So, the one thing that defines everybody that goes through SEAL training is that they didn’t ring the bell, as we say. They didn’t quit. And that’s really what you’re trying to find in the young SEAL students, because, in the course of your career, you’re going to be cold, wet, miserable. You’re going to kind of fail often as a result of bad missions, bad training, and we need people that can persevere through all of that.”

As McRaven points out, instructors are not interested in athleticism or outstanding technical skills. At least, these are not the main traits they are looking for. Instead, there is one common thread that all of these traits point to: the ability to never give up. This one strength might seem obvious or over-simplified, but military trainers insist on it as a key for success. They impart their training based on the mindset that if SEAL-hopefuls are able to withstand whatever the trainers have ready for them, they will be successful on the battlefield.
“While it is important to be physically fit when you go through training, you find out very quickly that your background, your social status, your color, your orientation, none of that matters. The only thing that matters is that you go in with this purpose in mind and the thought that you are just not going to quit, no matter what happens.”
Notice how McRaven does mention physical fitness as an important element of success in SEAL training, but he deliberately lowers its relevance compared to mental or fitness. This assumption — that athleticism is paramount to succeed in military training — is perhaps the greatest misconception about this process.
While the physical tests are universal for all trainees, the mental battle varies drastically depending on each trainee’s mindset, fears, ambitions, etc. It is impossible to set a standard, an empirical blueprint, or formula to succeed at the mental level because each candidate has his very distinct, particular inner mental battle to fight.
Navy SEAL Means Never Quit
It is no secret that SEAL training involves extremely difficult tests that exert outstanding amounts of pressure on the candidates on a physical, psychological, and emotional level. Maintaining perseverance, resilience, and fortitude in the face of these adverse situations, as McRaven says, is the common attribute instructors keep citing as the defining factor of success over failure. These principles are, in part, what enabled historical figures like James Stockdale or Victor Frankl to survive the worst conditions imaginable as prisoners of war. (Stockdale was a prisoner of war in Vietnam for more than seven years, and Frankl was a prisoner in four different Nazi concentration camps for more than three years.)
Frankl, a psychiatrist best known for developing logotherapy and recounting his dreadful experiences as a prisoner of the Nazis in his bestselling memoir Man’s Search for Meaning, reflected in the book these same principles for success that SEAL instructors refer to. He cited the choice of attitude as a non-negotiable component to generate hope, and ultimately success, no matter how harsh the circumstances might be.
“If […] one cannot change a situation that causes his suffering, he can still choose his attitude.”
Frankl was no SEAL instructor, but his teachings about survival in Nazi concentration camps can be equally applied to a process as challenging as SEAL training.
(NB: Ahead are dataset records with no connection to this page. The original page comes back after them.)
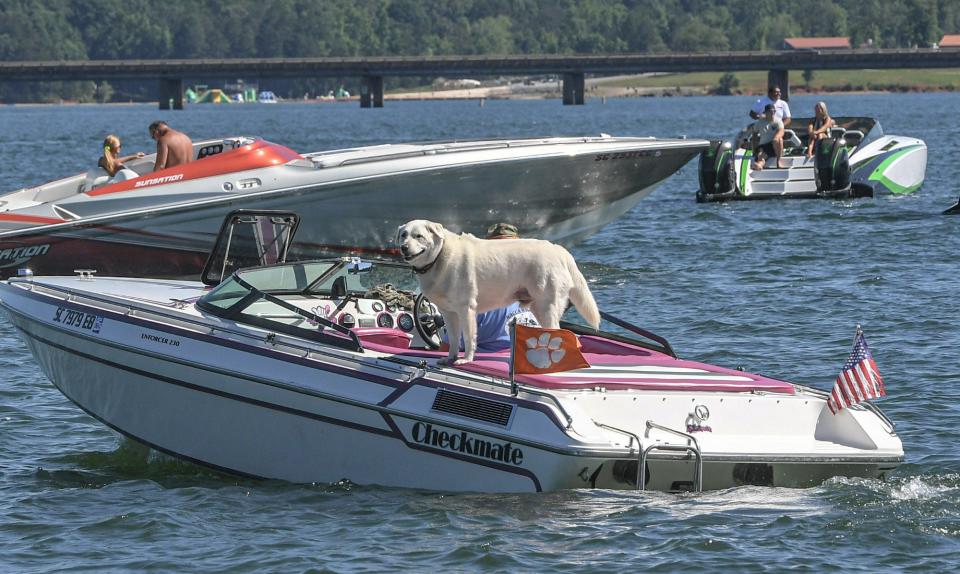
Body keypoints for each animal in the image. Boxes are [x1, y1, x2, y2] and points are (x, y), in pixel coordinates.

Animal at [394, 220, 596, 364]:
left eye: (419, 236)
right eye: (404, 235)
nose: (403, 247)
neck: (439, 257)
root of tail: (559, 249)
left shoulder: (466, 309)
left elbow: (468, 338)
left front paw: (466, 359)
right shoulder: (449, 313)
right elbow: (453, 338)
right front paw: (450, 358)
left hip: (546, 305)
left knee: (557, 331)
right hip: (538, 306)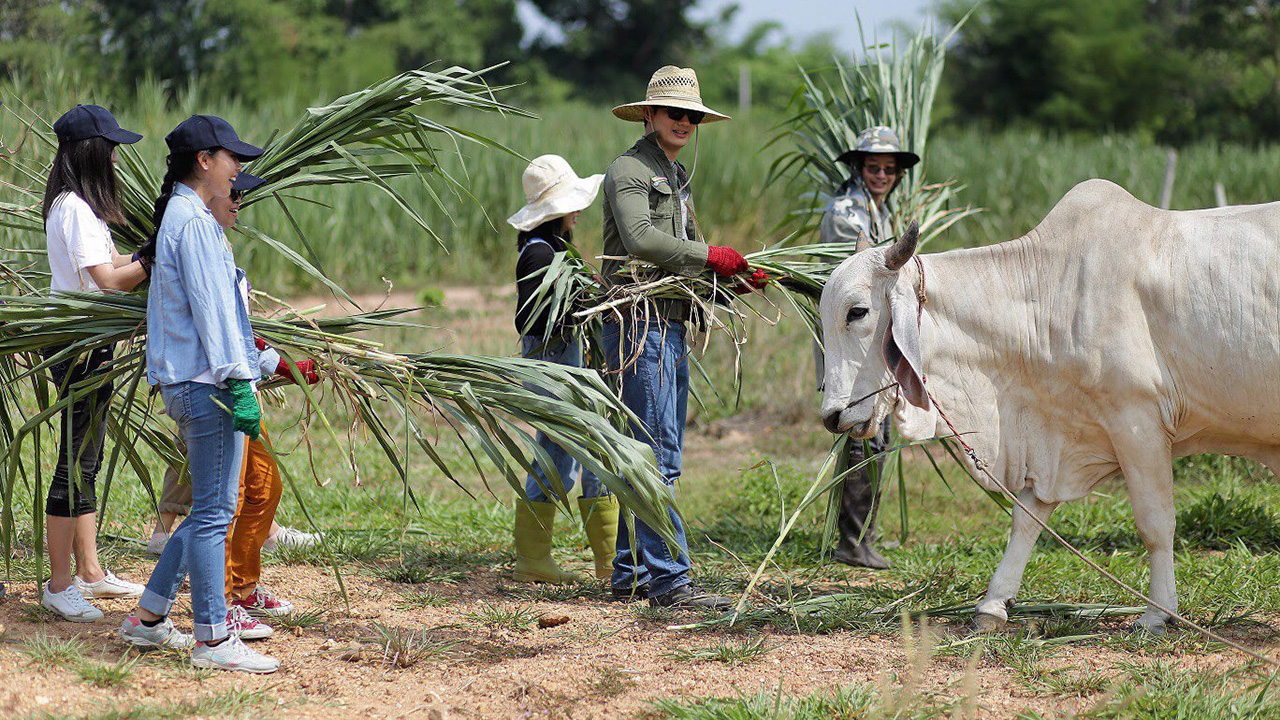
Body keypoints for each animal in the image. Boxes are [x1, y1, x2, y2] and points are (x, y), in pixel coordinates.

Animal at [819, 178, 1280, 627]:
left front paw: (1157, 613)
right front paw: (992, 605)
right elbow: (1028, 517)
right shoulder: (1062, 438)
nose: (832, 416)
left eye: (857, 312)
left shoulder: (1137, 419)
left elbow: (1156, 523)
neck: (1051, 292)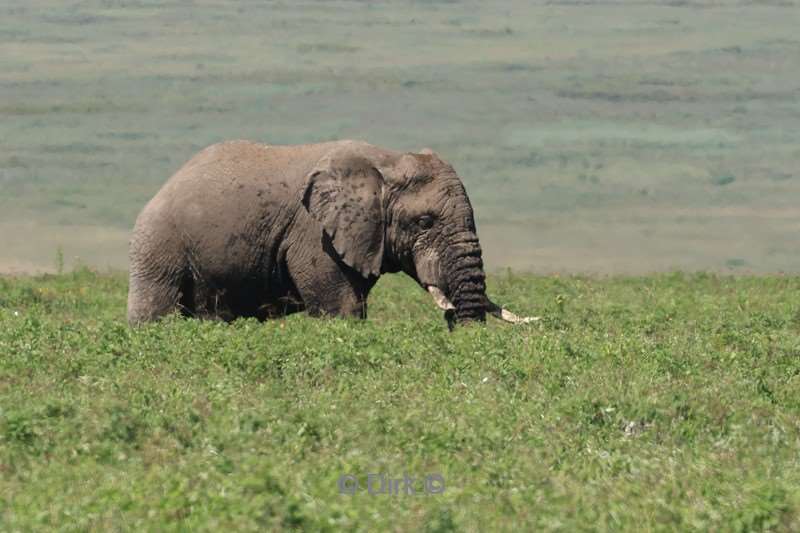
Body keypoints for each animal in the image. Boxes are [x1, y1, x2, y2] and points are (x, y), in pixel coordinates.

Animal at [126, 139, 536, 326]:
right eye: (424, 222)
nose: (454, 319)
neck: (386, 161)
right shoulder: (314, 234)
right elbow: (342, 309)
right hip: (158, 245)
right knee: (154, 311)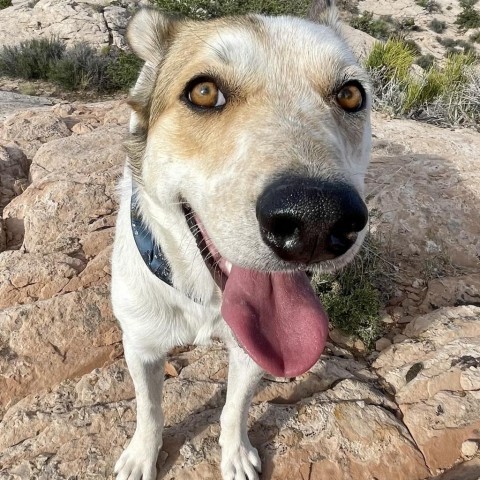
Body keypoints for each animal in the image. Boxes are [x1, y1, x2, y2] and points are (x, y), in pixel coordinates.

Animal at [111, 1, 372, 478]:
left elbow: (235, 408)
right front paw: (141, 456)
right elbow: (149, 409)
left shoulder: (252, 354)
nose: (316, 218)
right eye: (203, 92)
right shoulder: (141, 346)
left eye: (350, 95)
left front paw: (235, 454)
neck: (204, 297)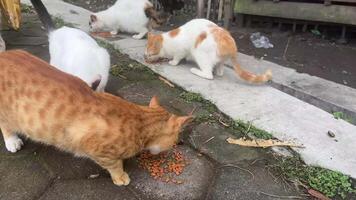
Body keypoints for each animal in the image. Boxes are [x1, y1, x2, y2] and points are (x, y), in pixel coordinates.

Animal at [0, 50, 192, 186]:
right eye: (174, 141)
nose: (177, 145)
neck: (139, 122)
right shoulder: (96, 149)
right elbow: (114, 164)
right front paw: (120, 176)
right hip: (6, 114)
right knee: (5, 126)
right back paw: (12, 141)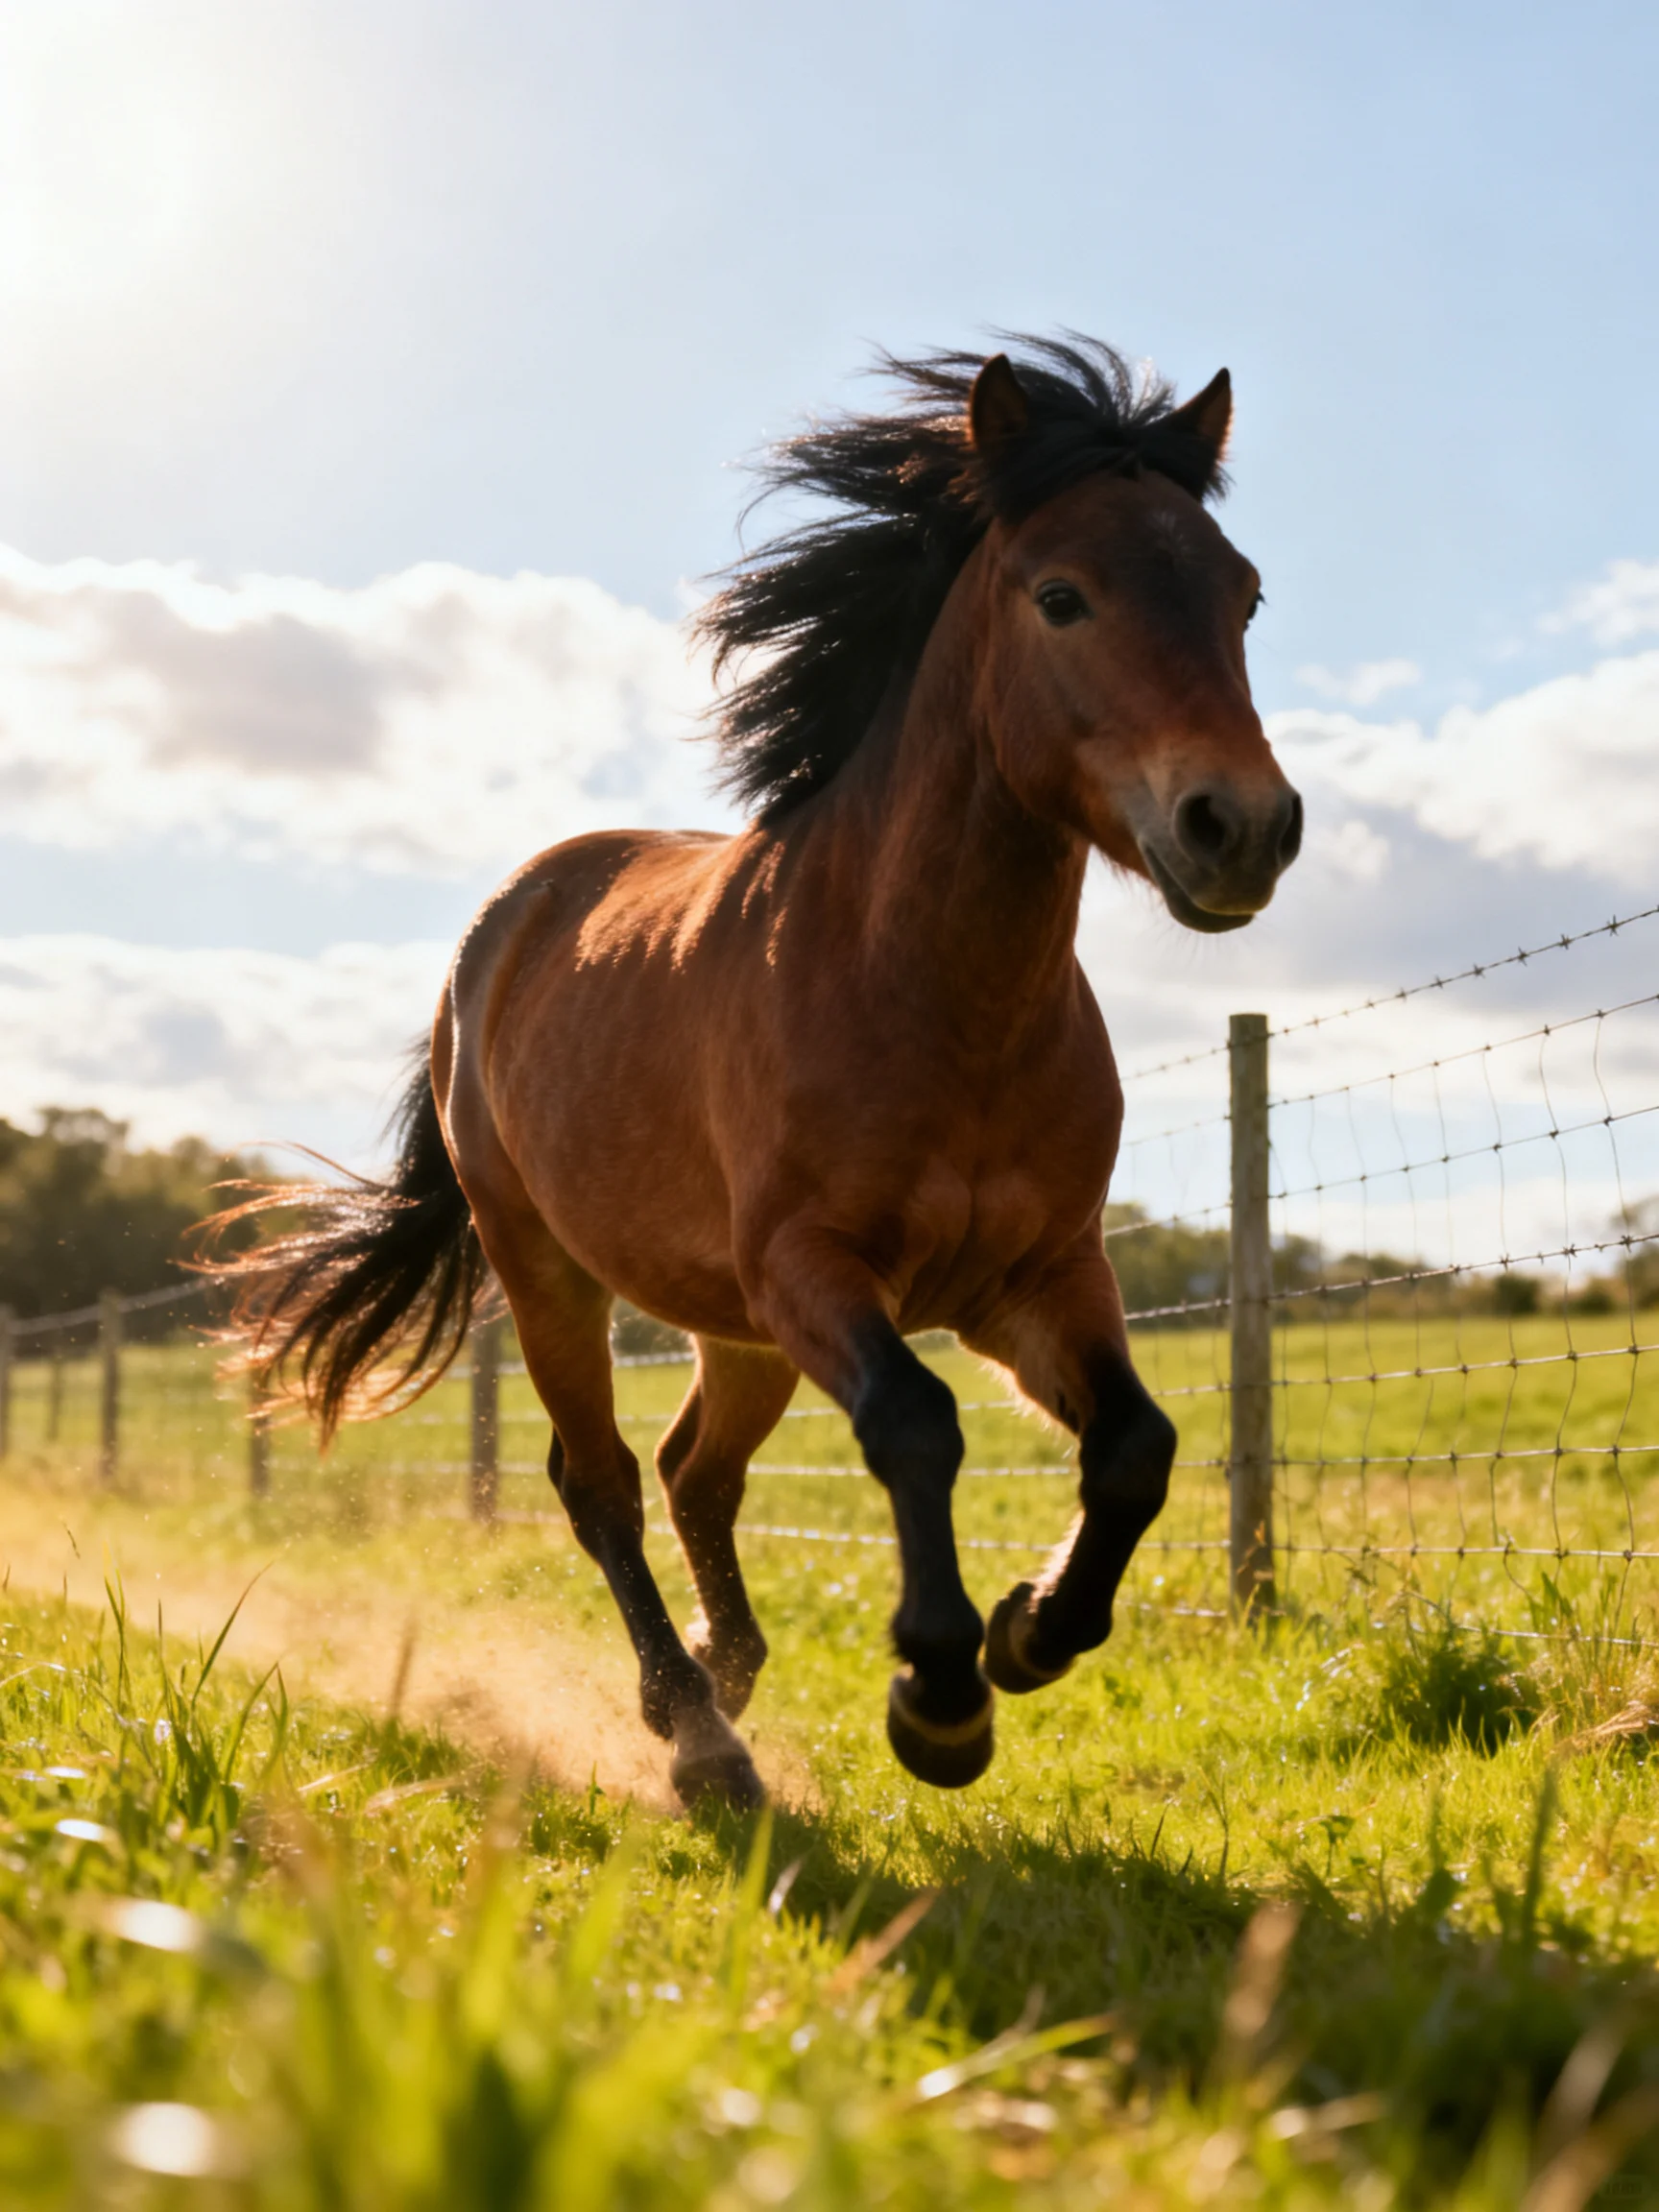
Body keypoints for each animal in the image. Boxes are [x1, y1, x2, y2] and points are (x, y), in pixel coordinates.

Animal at [214, 336, 1302, 1808]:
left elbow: (1136, 1448)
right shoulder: (813, 1267)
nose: (1241, 828)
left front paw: (1029, 1631)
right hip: (552, 1272)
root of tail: (498, 932)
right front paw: (940, 1696)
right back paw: (699, 1733)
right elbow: (916, 1424)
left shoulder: (1040, 1274)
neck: (931, 996)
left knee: (694, 1474)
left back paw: (721, 1676)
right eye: (1063, 596)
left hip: (730, 1326)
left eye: (1242, 594)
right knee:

In Man’s Search for Meaning, he provides an additional element that he found necessary to prevail over adversity: a clear, definitive future goal; a light at the end of the tunnel.
“Any attempt to restore a man’s inner strength in the camp had first to succeed in showing him some future goal. Nietzsche’s words, ‘He who has a why to live for can bear with almost any how,’ could be the guiding motto for all psychotherapeutic and psychohygienic efforts regarding prisoners.”

This future goal is the same for all SEAL candidates: to receive the U.S. Navy SEAL Trident that signals they have successfully undergone training and that they will be assigned to a SEAL Team or SEAL Delivery Vehicle Team.
The key question seems to be why is SEAL training so mentally challenging if all of the candidates know that there is an end, a future goal, just like the one Frankl talks about.
The answer, in a radical simplification, seems to have to do with the fact that SEAL training pushes candidates to their limits. It makes them see quitting as the path to get rid of the tremendous stress and suffering. That is why so few candidates complete the training. And that is why the key — as instructors themselves emphasize — is as simple, and at the same time as complex, as being a team player and not quitting.